▶ **TASK**:
For this exercise, please find the lines in the entries that include the word "href" and copy them.

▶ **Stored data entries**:
╔══

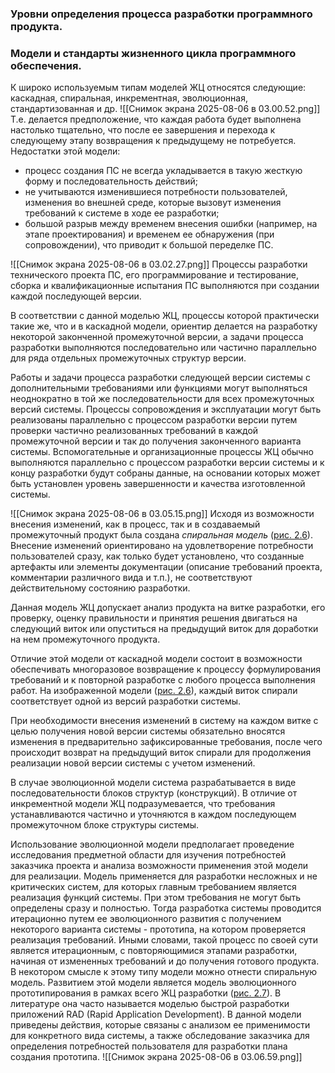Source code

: ### Уровни определения процесса разработки программного продукта. 


### Модели и стандарты жизненного цикла программного обеспечения.
К широко используемым типам моделей ЖЦ относятся следующие: каскадная, спиральная, инкрементная, эволюционная, стандартизованная и др.
![[Снимок экрана 2025-08-06 в 03.00.52.png]]
Т.е. делается предположение, что каждая работа будет выполнена настолько тщательно, что после ее завершения и перехода к следующему этапу возвращения к предыдущему не потребуется.
Недостатки этой модели:
- процесс создания ПС не всегда укладывается в такую жесткую форму и последовательность действий;
- не учитываются изменившиеся потребности пользователей, изменения во внешней среде, которые вызовут изменения требований к системе в ходе ее разработки;
- большой разрыв между временем внесения ошибки (например, на этапе проектирования) и временем ее обнаружения (при сопровождении), что приводит к большой переделке ПС.

![[Снимок экрана 2025-08-06 в 03.02.27.png]]
Процессы разработки технического проекта ПС, его программирование и тестирование, сборка и квалификационные испытания ПС выполняются при создании каждой последующей версии.

В соответствии с данной моделью ЖЦ, процессы которой практически такие же, что и в каскадной модели, ориентир делается на разработку некоторой законченной промежуточной версии, а задачи процесса разработки выполняются последовательно или частично параллельно для ряда отдельных промежуточных структур версии.

Работы и задачи процесса разработки следующей версии системы с дополнительными требованиями или функциями могут выполняться неоднократно в той же последовательности для всех промежуточных версий системы. Процессы сопровождения и эксплуатации могут быть реализованы параллельно с процессом разработки версии путем проверки частично реализованных требований в каждой промежуточной версии и так до получения законченного варианта системы. Вспомогательные и организационные процессы ЖЦ обычно выполняются параллельно с процессом разработки версии системы и к концу разработки будут собраны данные, на основании которых может быть установлен уровень завершенности и качества изготовленной системы.

![[Снимок экрана 2025-08-06 в 03.05.15.png]]
Исходя из возможности внесения изменений, как в процесс, так и в создаваемый промежуточный продукт была создана _спиральная модель_ ([рис. 2.6](https://intuit.ru/studies/mini_mba/944/courses/237/lecture/6120?page=3#image.2.6)). Внесение изменений ориентировано на удовлетворение потребности пользователей сразу, как только будет установлено, что созданные артефакты или элементы документации (описание требований проекта, комментарии различного вида и т.п.), не соответствуют действительному состоянию разработки.

Данная модель ЖЦ допускает анализ продукта на витке разработки, его проверку, оценку правильности и принятия решения двигаться на следующий виток или опуститься на предыдущий виток для доработки на нем промежуточного продукта.

Отличие этой модели от каскадной модели состоит в возможности обеспечивать многоразовое возвращение к процессу формулирования требований и к повторной разработке с любого процесса выполнения работ. На изображенной модели ([рис. 2.6](https://intuit.ru/studies/mini_mba/944/courses/237/lecture/6120?page=3#image.2.6)), каждый виток спирали соответствует одной из версий разработки системы.

При необходимости внесения изменений в систему на каждом витке с целью получения новой версии системы обязательно вносятся изменения в предварительно зафиксированные требования, после чего происходит возврат на предыдущий виток спирали для продолжения реализации новой версии системы с учетом изменений.



В случае эволюционной модели система разрабатывается в виде последовательности блоков структур (конструкций). В отличие от инкрементной модели ЖЦ подразумевается, что требования устанавливаются частично и уточняются в каждом последующем промежуточном блоке структуры системы.

Использование эволюционной модели предполагает проведение исследования предметной области для изучения потребностей заказчика проекта и анализа возможности применения этой модели для реализации. Модель применяется для разработки несложных и не критических систем, для которых главным требованием является реализация функций системы. При этом требования не могут быть определены сразу и полностью. Тогда разработка системы проводится итерационно путем ее эволюционного развития с получением некоторого варианта системы - прототипа, на котором проверяется реализация требований. Иными словами, такой процесс по своей сути является итерационным, с повторяющимися этапами разработки, начиная от измененных требований и до получения готового продукта. В некотором смысле к этому типу модели можно отнести спиральную модель.
Развитием этой модели является модель эволюционного прототипирования в рамках всего ЖЦ разработки ([рис. 2.7](https://intuit.ru/studies/mini_mba/944/courses/237/lecture/6120?page=3#image.2.7)). В литературе она часто называется моделью быстрой разработки приложений RAD (Rapid Application Development). В данной модели приведены действия, которые связаны с анализом ее применимости для конкретного вида системы, а также обследование заказчика для определения потребностей пользователя для разработки плана создания прототипа.
![[Снимок экрана 2025-08-06 в 03.06.59.png]]
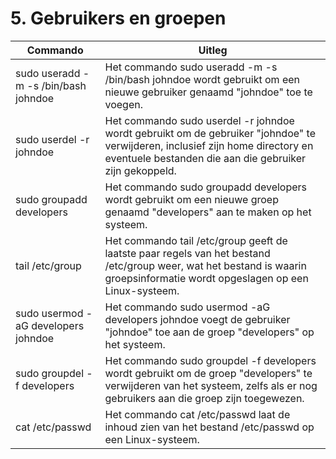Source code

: # 5. Gebruikers en groepen

Commando | Uitleg
--- | ---
sudo useradd -m -s /bin/bash johndoe | Het commando sudo useradd -m -s /bin/bash johndoe wordt gebruikt om een nieuwe gebruiker genaamd "johndoe" toe te voegen.
sudo userdel -r johndoe | Het commando sudo userdel -r johndoe wordt gebruikt om de gebruiker "johndoe" te verwijderen, inclusief zijn home directory en eventuele bestanden die aan die gebruiker zijn gekoppeld.
sudo groupadd developers | Het commando sudo groupadd developers wordt gebruikt om een nieuwe groep genaamd "developers" aan te maken op het systeem.
tail /etc/group | Het commando tail /etc/group geeft de laatste paar regels van het bestand /etc/group weer, wat het bestand is waarin groepsinformatie wordt opgeslagen op een Linux-systeem.
sudo usermod -aG developers johndoe | Het commando sudo usermod -aG developers johndoe voegt de gebruiker "johndoe" toe aan de groep "developers" op het systeem.
sudo groupdel -f developers | Het commando sudo groupdel -f developers wordt gebruikt om de groep "developers" te verwijderen van het systeem, zelfs als er nog gebruikers aan die groep zijn toegewezen.
cat /etc/passwd | Het commando cat /etc/passwd laat de inhoud zien van het bestand /etc/passwd op een Linux-systeem.
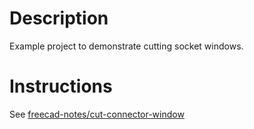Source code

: # Description

Example project to demonstrate cutting socket windows.

# Instructions

See [freecad-notes/cut-connector-window](https://github.com/ceremcem/freecad-notes/blob/master/cut-connector-window.md)
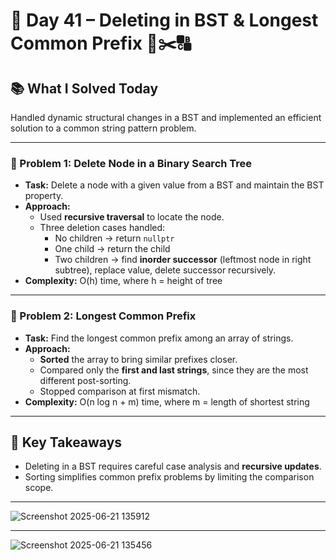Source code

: # 🚀 Day 41 – Deleting in BST & Longest Common Prefix 🌳✂️🔠

## 📚 What I Solved Today

Handled dynamic structural changes in a BST and implemented an efficient solution to a common string pattern problem.

---

### 🧠 Problem 1: Delete Node in a Binary Search Tree
- **Task:** Delete a node with a given value from a BST and maintain the BST property.
- **Approach:**  
  - Used **recursive traversal** to locate the node.  
  - Three deletion cases handled:
    - No children → return `nullptr`
    - One child → return the child
    - Two children → find **inorder successor** (leftmost node in right subtree), replace value, delete successor recursively.
- **Complexity:** O(h) time, where h = height of tree

---

### 🧠 Problem 2: Longest Common Prefix
- **Task:** Find the longest common prefix among an array of strings.
- **Approach:**  
  - **Sorted** the array to bring similar prefixes closer.  
  - Compared only the **first and last strings**, since they are the most different post-sorting.  
  - Stopped comparison at first mismatch.
- **Complexity:** O(n log n + m) time, where m = length of shortest string

---

## 🧠 Key Takeaways

- Deleting in a BST requires careful case analysis and **recursive updates**.  
- Sorting simplifies common prefix problems by limiting the comparison scope.

---

![Screenshot 2025-06-21 135912](https://github.com/user-attachments/assets/065499f3-fb98-4c4c-93d9-f2c1a9b09784)

---
![Screenshot 2025-06-21 135456](https://github.com/user-attachments/assets/78753b3a-48ae-47c4-bdec-95332930a3ab)


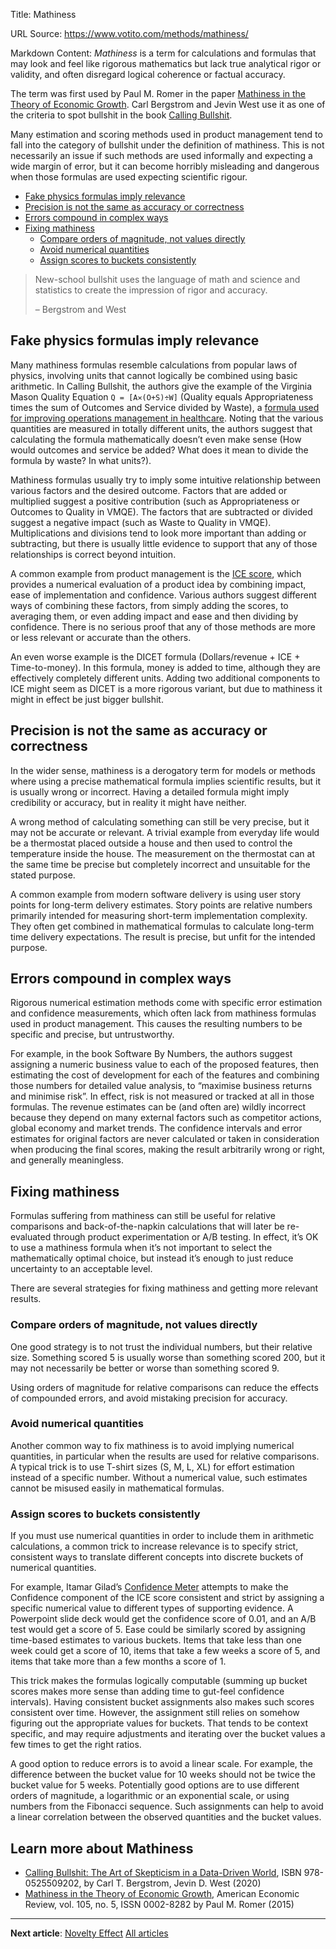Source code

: Title: Mathiness

URL Source: https://www.votito.com/methods/mathiness/

Markdown Content:
_Mathiness_ is a term for calculations and formulas that may look and feel like rigorous mathematics but lack true analytical rigor or validity, and often disregard logical coherence or factual accuracy.

The term was first used by Paul M. Romer in the paper [Mathiness in the Theory of Economic Growth](https://www.aeaweb.org/articles?id=10.1257/aer.p20151066). Carl Bergstrom and Jevin West use it as one of the criteria to spot bullshit in the book [Calling Bullshit](https://amzn.to/3XZ6FPa).

Many estimation and scoring methods used in product management tend to fall into the category of bullshit under the definition of mathiness. This is not necessarily an issue if such methods are used informally and expecting a wide margin of error, but it can become horribly misleading and dangerous when those formulas are used expecting scientific rigour.

*   [Fake physics formulas imply relevance](https://www.votito.com/methods/mathiness/#fake-physics-formulas-imply-relevance)
*   [Precision is not the same as accuracy or correctness](https://www.votito.com/methods/mathiness/#precision-is-not-the-same-as-accuracy-or-correctness)
*   [Errors compound in complex ways](https://www.votito.com/methods/mathiness/#errors-compound-in-complex-ways)
*   [Fixing mathiness](https://www.votito.com/methods/mathiness/#fixing-mathiness)
    *   [Compare orders of magnitude, not values directly](https://www.votito.com/methods/mathiness/#compare-orders-of-magnitude-not-values-directly)
    *   [Avoid numerical quantities](https://www.votito.com/methods/mathiness/#avoid-numerical-quantities)
    *   [Assign scores to buckets consistently](https://www.votito.com/methods/mathiness/#assign-scores-to-buckets-consistently)

> New-school bullshit uses the language of math and science and statistics to create the impression of rigor and accuracy.
> 
> – Bergstrom and West

Fake physics formulas imply relevance
-------------------------------------

Many mathiness formulas resemble calculations from popular laws of physics, involving units that cannot logically be combined using basic arithmetic. In Calling Bullshit, the authors give the example of the Virginia Mason Quality Equation `Q = [A✕(O+S)÷W]` (Quality equals Appropriateness times the sum of Outcomes and Service divided by Waste), a [formula used for improving operations management in healthcare](https://www.hfma.org/operations-management/cost-reduction/virginia-mason-institute-transformation-expert-says-healthcare-s/). Noting that the various quantities are measured in totally different units, the authors suggest that calculating the formula mathematically doesn’t even make sense (How would outcomes and service be added? What does it mean to divide the formula by waste? In what units?).

Mathiness formulas usually try to imply some intuitive relationship between various factors and the desired outcome. Factors that are added or multiplied suggest a positive contribution (such as Appropriateness or Outcomes to Quality in VMQE). The factors that are subtracted or divided suggest a negative impact (such as Waste to Quality in VMQE). Multiplications and divisions tend to look more important than adding or subtracting, but there is usually little evidence to support that any of those relationships is correct beyond intuition.

A common example from product management is the [ICE score](https://www.votito.com/methods/ice-score/), which provides a numerical evaluation of a product idea by combining impact, ease of implementation and confidence. Various authors suggest different ways of combining these factors, from simply adding the scores, to averaging them, or even adding impact and ease and then dividing by confidence. There is no serious proof that any of those methods are more or less relevant or accurate than the others.

An even worse example is the DICET formula (Dollars/revenue + ICE + Time-to-money). In this formula, money is added to time, although they are effectively completely different units. Adding two additional components to ICE might seem as DICET is a more rigorous variant, but due to mathiness it might in effect be just bigger bullshit.

Precision is not the same as accuracy or correctness
----------------------------------------------------

In the wider sense, mathiness is a derogatory term for models or methods where using a precise mathematical formula implies scientific results, but it is usually wrong or incorrect. Having a detailed formula might imply credibility or accuracy, but in reality it might have neither.

A wrong method of calculating something can still be very precise, but it may not be accurate or relevant. A trivial example from everyday life would be a thermostat placed outside a house and then used to control the temperature inside the house. The measurement on the thermostat can at the same time be precise but completely incorrect and unsuitable for the stated purpose.

A common example from modern software delivery is using user story points for long-term delivery estimates. Story points are relative numbers primarily intended for measuring short-term implementation complexity. They often get combined in mathematical formulas to calculate long-term time delivery expectations. The result is precise, but unfit for the intended purpose.

Errors compound in complex ways
-------------------------------

Rigorous numerical estimation methods come with specific error estimation and confidence measurements, which often lack from mathiness formulas used in product management. This causes the resulting numbers to be specific and precise, but untrustworthy.

For example, in the book Software By Numbers, the authors suggest assigning a numeric business value to each of the proposed features, then estimating the cost of development for each of the features and combining those numbers for detailed value analysis, to “maximise business returns and minimise risk”. In effect, risk is not measured or tracked at all in those formulas. The revenue estimates can be (and often are) wildly incorrect because they depend on many external factors such as competitor actions, global economy and market trends. The confidence intervals and error estimates for original factors are never calculated or taken in consideration when producing the final scores, making the result arbitrarily wrong or right, and generally meaningless.

Fixing mathiness
----------------

Formulas suffering from mathiness can still be useful for relative comparisons and back-of-the-napkin calculations that will later be re-evaluated through product experimentation or A/B testing. In effect, it’s OK to use a mathiness formula when it’s not important to select the mathematically optimal choice, but instead it’s enough to just reduce uncertainty to an acceptable level.

There are several strategies for fixing mathiness and getting more relevant results.

### Compare orders of magnitude, not values directly

One good strategy is to not trust the individual numbers, but their relative size. Something scored 5 is usually worse than something scored 200, but it may not necessarily be better or worse than something scored 9.

Using orders of magnitude for relative comparisons can reduce the effects of compounded errors, and avoid mistaking precision for accuracy.

### Avoid numerical quantities

Another common way to fix mathiness is to avoid implying numerical quantities, in particular when the results are used for relative comparisons. A typical trick is to use T-shirt sizes (S, M, L, XL) for effort estimation instead of a specific number. Without a numerical value, such estimates cannot be misused easily in mathematical formulas.

### Assign scores to buckets consistently

If you must use numerical quantities in order to include them in arithmetic calculations, a common trick to increase relevance is to specify strict, consistent ways to translate different concepts into discrete buckets of numerical quantities.

For example, Itamar Gilad’s [Confidence Meter](https://www.votito.com/methods/confidence-meter/) attempts to make the Confidence component of the ICE score consistent and strict by assigning a specific numerical value to different types of supporting evidence. A Powerpoint slide deck would get the confidence score of 0.01, and an A/B test would get a score of 5. Ease could be similarly scored by assigning time-based estimates to various buckets. Items that take less than one week could get a score of 10, items that take a few weeks a score of 5, and items that take more than a few months a score of 1.

This trick makes the formulas logically computable (summing up bucket scores makes more sense than adding time to gut-feel confidence intervals). Having consistent bucket assignments also makes such scores consistent over time. However, the assignment still relies on somehow figuring out the appropriate values for buckets. That tends to be context specific, and may require adjustments and iterating over the bucket values a few times to get the right ratios.

A good option to reduce errors is to avoid a linear scale. For example, the difference between the bucket value for 10 weeks should not be twice the bucket value for 5 weeks. Potentially good options are to use different orders of magnitude, a logarithmic or an exponential scale, or using numbers from the Fibonacci sequence. Such assignments can help to avoid a linear correlation between the observed quantities and the bucket values.

Learn more about Mathiness
--------------------------

*   [Calling Bullshit: The Art of Skepticism in a Data-Driven World](https://amzn.to/3XZ6FPa), ISBN 978-0525509202, by Carl T. Bergstrom, Jevin D. West (2020)
*   [Mathiness in the Theory of Economic Growth](https://www.aeaweb.org/articles?id=10.1257/aer.p20151066), American Economic Review, vol. 105, no. 5, ISSN 0002-8282 by Paul M. Romer (2015)

* * *

**Next article**: [Novelty Effect](https://www.votito.com/methods/novelty-effect/) [All articles](https://www.votito.com/methods/)
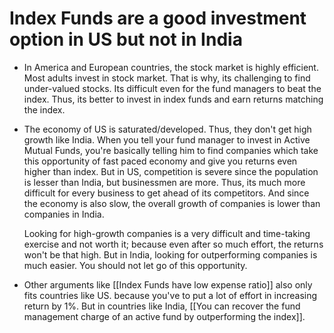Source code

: # Index Funds are a good investment option in US but not in India

- In America and European countries, the stock market is highly efficient. Most adults invest in stock market. That is why, its challenging to find under-valued stocks. Its difficult even for the fund managers to beat the index. Thus, its better to invest in index funds and earn returns matching the index.
- The economy of US is saturated/developed. Thus, they don't get high growth like India. When you tell your fund manager to invest in Active Mutual Funds, you're basically telling him to find companies which take this opportunity of fast paced economy and give you returns even higher than index. But in US, competition is severe since the population is lesser than India, but businessmen are more. Thus, its much more difficult for every business to get ahead of its competitors. And since the economy is also slow, the overall growth of companies is lower than companies in India.

	Looking for high-growth companies is a very difficult and time-taking exercise and not worth it; because even after so much effort, the returns won't be that high. But in India, looking for outperforming companies is much easier. You should not let go of this opportunity.

* Other arguments like [[Index Funds have low expense ratio]] also only fits countries like US. because you've to put a lot of effort in increasing return by 1%. But in countries like India, [[You can recover the fund management charge of an active fund by outperforming the index]].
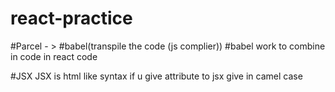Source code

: # react-practice

#Parcel - > #babel(transpile the code (js complier))
#babel work to combine in code in react code

#JSX
JSX is html like syntax 
if u give attribute to jsx give in camel case


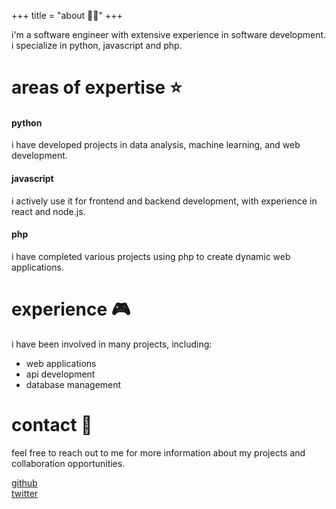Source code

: +++
title = "about 🧑‍💻"
+++

i'm a software engineer with extensive experience in software development. i specialize in python, javascript and php.

# areas of expertise ⭐
#### python
i have developed projects in data analysis, machine learning, and web development.

#### javascript
i actively use it for frontend and backend development, with experience in react and node.js.

#### php
i have completed various projects using php to create dynamic web applications.

# experience 🎮
i have been involved in many projects, including:

- web applications
- api development
- database management

# contact 📩
feel free to reach out to me for more information about my projects and collaboration opportunities.

<a target='_blank' href='https://github.com/uiframer'>github</a>
<br/>
<a target='_blank' href='https://twitter.com/amertoglu16'>twitter</a>
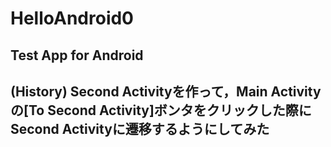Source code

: HelloAndroid0
=============

Test App for Android
-----

(History)
Second Activityを作って，Main Activity の[To Second Activity]ボンタをクリックした際にSecond Activityに遷移するようにしてみた
---
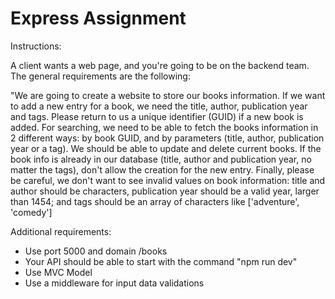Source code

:# Express Assignment

Instructions:

A client wants a web page, and you're going to be on the backend team.
The general requirements are the following:

"We are going to create a website to store our books information. If we want to add a new entry for a book, we need the title, author, publication year and tags. Please return 
to us a unique identifier (GUID) if a new book is added. For searching, we need to be able to fetch the books information in 2 different ways: by book GUID, and by 
parameters (title, author, publication year or a tag). We should be able to update and delete current books. If the book info is already in our
database (title, author and publication year, no matter the tags), don't allow the creation for the new entry. Finally, please be careful, we don't want to see invalid values 
on book information: title and author should be characters, publication year should be a valid year, larger than 1454; and tags should be an array of characters like ['adventure', 'comedy']

Additional requirements:
- Use port 5000 and domain /books
- Your API should be able to start with the command "npm run dev"
- Use MVC Model
- Use a middleware for input data validations
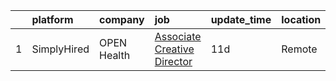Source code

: 

|    | platform    | company     | job                                                                                                                                        | update_time   | location   |
|---:|:------------|:------------|:-------------------------------------------------------------------------------------------------------------------------------------------|:--------------|:-----------|
|  1 | SimplyHired | OPEN Health | [Associate Creative Director](https://www.simplyhired.com/job/Cp5zNzLDuJ10YCW0ynW_jh9Kl1UpNp5Gio--ZGfLv8CSJz3Lde5FLQ?q=creative+artworker) | 11d           | Remote     |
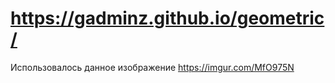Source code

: # https://gadminz.github.io/geometric/

Использовалось данное изображение https://imgur.com/MfO975N

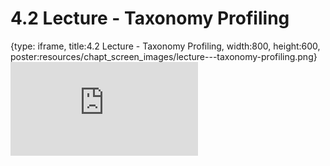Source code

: # 4.2 Lecture - Taxonomy Profiling
 
{type: iframe, title:4.2 Lecture - Taxonomy Profiling, width:800, height:600, poster:resources/chapt_screen_images/lecture---taxonomy-profiling.png}
![](http://science.c-moor.org/CURE-MicrobialMysteries/lecture---taxonomy-profiling.html)
 

 
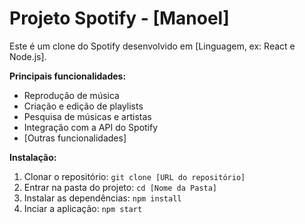 # Projeto Spotify - [Manoel]

Este é um clone do Spotify desenvolvido em [Linguagem, ex: React e Node.js].

**Principais funcionalidades:**

*   Reprodução de música
*   Criação e edição de playlists
*   Pesquisa de músicas e artistas
*   Integração com a API do Spotify
*   [Outras funcionalidades]

**Instalação:**

1.  Clonar o repositório: `git clone [URL do repositório]`
2.  Entrar na pasta do projeto: `cd [Nome da Pasta]`
3.  Instalar as dependências: `npm install`
4.  Inciar a aplicação: `npm start`
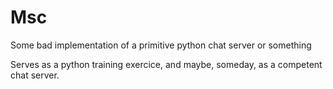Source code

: # Msc
Some bad implementation of a primitive python chat server or something

Serves as a python training exercice, and maybe, someday, as a competent chat server.
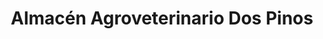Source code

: ---
title: "Almacén Agroveterinario Dos Pinos"
url: /liberia/almacen-agroveterinario-dos-pinos/
shop: Landwirtschaftlich
---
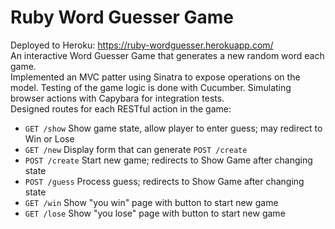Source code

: # Ruby Word Guesser Game
Deployed to Heroku: https://ruby-wordguesser.herokuapp.com/ </br>
An interactive Word Guesser Game that generates a new random word each game. 
</br>Implemented an MVC patter using Sinatra to expose operations on the model. 
Testing of the game logic is done with Cucumber. Simulating browser actions with Capybara for integration tests. </br>
Designed routes for each RESTful action in the game:
- `GET /show` Show game state, allow player to enter guess; may redirect to Win or Lose
- `GET /new` Display form that can generate `POST /create`
- `POST /create` Start new game; redirects to Show Game after changing state
- `POST /guess` Process guess; redirects to Show Game after changing state
- `GET /win` Show "you win" page with button to start new game
- `GET /lose` Show "you lose" page with button to start new game

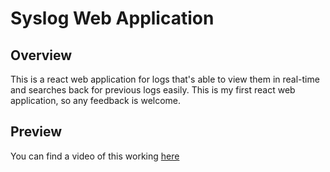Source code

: # Syslog Web Application

## Overview
This is a react web application for logs that's able to view them in real-time and searches back for previous logs easily.
This is my first react web application, so any feedback is welcome.

## Preview
You can find a video of this working [here](https://streamable.com/g0mzo)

╚══

▶ **EXERCISE RESULT**:
<a target='_blank' href='https://github.com/uiframer'>github</a>
<a target='_blank' href='https://twitter.com/amertoglu16'>twitter</a>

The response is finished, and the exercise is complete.